Virtuelle Realität erzeugt die Illusion des Eintauchens in eine künstliche Welt oder des Aufenthalts an einem entfernten Ort der physikalischen Welt. Um sich in die virtuelle Realität zu begeben, setzt man sich ein spezielles Gerät auf den Kopf (head- mounted display, HMD). Ein Paar winziger Fernsehkameras, eine Spezialoptik und ein Instrument, das der Kopfhaltung des Benutzers folgt, sind so in das HMD eingebaut, daß bei seiner Benutzung die normale Sicht auf die Außenwelt vollständig blockiert ist: die physikalische Welt wird durch ein dreidimensionales Abbild eines „Weltmodells“ in einem Computer ersetzt.

Ein Mikroskop des Geistes

Der HMD wird mit dem Computer verbunden, und die Bewegungen des Benutzers werden auf den Computer übertragen, der das Weltmodell auf den entsprechenden Stand bringt. Man kann hinter die Objekte sehen und erkennen, was dort ist. Man kann auf den Boden oder an die Decke sehen. Man kann aufwärts und abwärts zoomen. Statt das Abbild einer künstlichen Welt auf einem flachen Schirm zu sehen, ist der Benutzer von dem Abbild buchstäblich umgeben. Diese „virtuelle Welt“ kann aus dem Modell eines realen oder imaginären Raumes bestehen, einer Stadt, eines Moleküls, eines vollständigen Sonnensystems, des Inneren eines menschlchen Körpers – alles, was sich in einem Computer als Modell darstellen läßt.

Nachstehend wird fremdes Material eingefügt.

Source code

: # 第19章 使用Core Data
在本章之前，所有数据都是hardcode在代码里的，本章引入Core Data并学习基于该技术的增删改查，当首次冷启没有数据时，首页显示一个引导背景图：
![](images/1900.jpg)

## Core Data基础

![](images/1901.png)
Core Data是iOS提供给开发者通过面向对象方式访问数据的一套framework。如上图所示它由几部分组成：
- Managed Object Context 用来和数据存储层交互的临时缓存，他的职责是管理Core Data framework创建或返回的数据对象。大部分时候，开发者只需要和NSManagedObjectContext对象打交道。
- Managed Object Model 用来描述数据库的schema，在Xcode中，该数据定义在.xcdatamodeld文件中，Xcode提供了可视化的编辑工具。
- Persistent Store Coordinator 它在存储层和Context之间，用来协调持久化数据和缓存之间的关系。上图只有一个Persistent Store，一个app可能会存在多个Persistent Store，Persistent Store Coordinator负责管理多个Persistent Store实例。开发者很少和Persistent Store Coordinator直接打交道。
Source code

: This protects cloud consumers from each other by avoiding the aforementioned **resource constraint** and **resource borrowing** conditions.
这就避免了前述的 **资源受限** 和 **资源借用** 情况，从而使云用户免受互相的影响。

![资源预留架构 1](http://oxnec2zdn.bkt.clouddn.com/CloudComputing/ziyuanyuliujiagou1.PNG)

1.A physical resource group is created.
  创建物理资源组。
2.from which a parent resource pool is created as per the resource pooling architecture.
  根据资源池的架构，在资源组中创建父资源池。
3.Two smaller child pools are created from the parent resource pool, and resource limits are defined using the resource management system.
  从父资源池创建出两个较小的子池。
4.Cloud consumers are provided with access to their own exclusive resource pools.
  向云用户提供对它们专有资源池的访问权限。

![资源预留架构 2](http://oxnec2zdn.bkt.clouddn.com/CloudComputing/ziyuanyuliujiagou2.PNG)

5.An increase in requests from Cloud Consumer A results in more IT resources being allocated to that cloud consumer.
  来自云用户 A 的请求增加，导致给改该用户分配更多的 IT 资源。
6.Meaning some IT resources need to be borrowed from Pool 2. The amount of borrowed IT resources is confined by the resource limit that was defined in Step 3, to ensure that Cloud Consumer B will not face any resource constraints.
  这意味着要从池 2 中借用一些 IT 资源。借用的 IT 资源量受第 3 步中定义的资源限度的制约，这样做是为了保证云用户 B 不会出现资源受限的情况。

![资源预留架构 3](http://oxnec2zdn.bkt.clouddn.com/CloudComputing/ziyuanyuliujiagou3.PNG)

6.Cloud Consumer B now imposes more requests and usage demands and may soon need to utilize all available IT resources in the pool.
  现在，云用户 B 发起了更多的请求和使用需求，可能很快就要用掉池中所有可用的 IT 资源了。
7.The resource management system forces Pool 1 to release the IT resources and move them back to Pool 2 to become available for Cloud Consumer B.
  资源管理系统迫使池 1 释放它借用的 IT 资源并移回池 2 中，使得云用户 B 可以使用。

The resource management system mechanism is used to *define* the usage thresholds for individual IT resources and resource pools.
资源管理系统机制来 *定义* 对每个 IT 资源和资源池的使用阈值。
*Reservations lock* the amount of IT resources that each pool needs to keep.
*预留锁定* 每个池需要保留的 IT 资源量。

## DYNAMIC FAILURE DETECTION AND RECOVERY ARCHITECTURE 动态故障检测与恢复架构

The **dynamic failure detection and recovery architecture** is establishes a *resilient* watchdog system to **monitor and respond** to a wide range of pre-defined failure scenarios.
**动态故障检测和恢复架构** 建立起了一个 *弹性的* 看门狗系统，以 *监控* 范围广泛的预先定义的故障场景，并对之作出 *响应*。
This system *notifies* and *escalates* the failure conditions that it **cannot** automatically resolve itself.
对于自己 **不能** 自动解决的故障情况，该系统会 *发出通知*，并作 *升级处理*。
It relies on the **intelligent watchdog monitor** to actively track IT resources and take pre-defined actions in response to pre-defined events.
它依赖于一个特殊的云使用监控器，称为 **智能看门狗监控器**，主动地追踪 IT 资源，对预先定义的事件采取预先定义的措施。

Mit dem Computer (der manchmal als „Realitätsmaschine“ bezeichnet wird) kann auch ein Handschuh verbunden werden. Der Handschuh enthält Sensoren, die nicht nur die Position der Hand, sondern sogar das Ausmaß der Fingerbeugung verfolgen. Trägt man einen HMD und einen mit Sensoren ausgestatteten Handschuh, sieht man das Abbild einer Hand, die in dem künstlichen Raum schwebt, in den man eingetaucht ist. Bewegt man die Hand oder die Finger im physikalischen Raum, sieht man, wie sich Hand oder Finger im künstlichen Raum auf die exakt gleiche Weise bewegen. Greift man in der virtuellen Welt nach einem virtuellen Objekt, kann man es bewegen oder manipulieren – indem man es genauso manipuliert, als sei es ein physikalisches Objekt. Auch dreidimensionale akustische Räume können simuliert werden; sie verstärken die Illusion in einem Raum, der nur in einem Computer existiert.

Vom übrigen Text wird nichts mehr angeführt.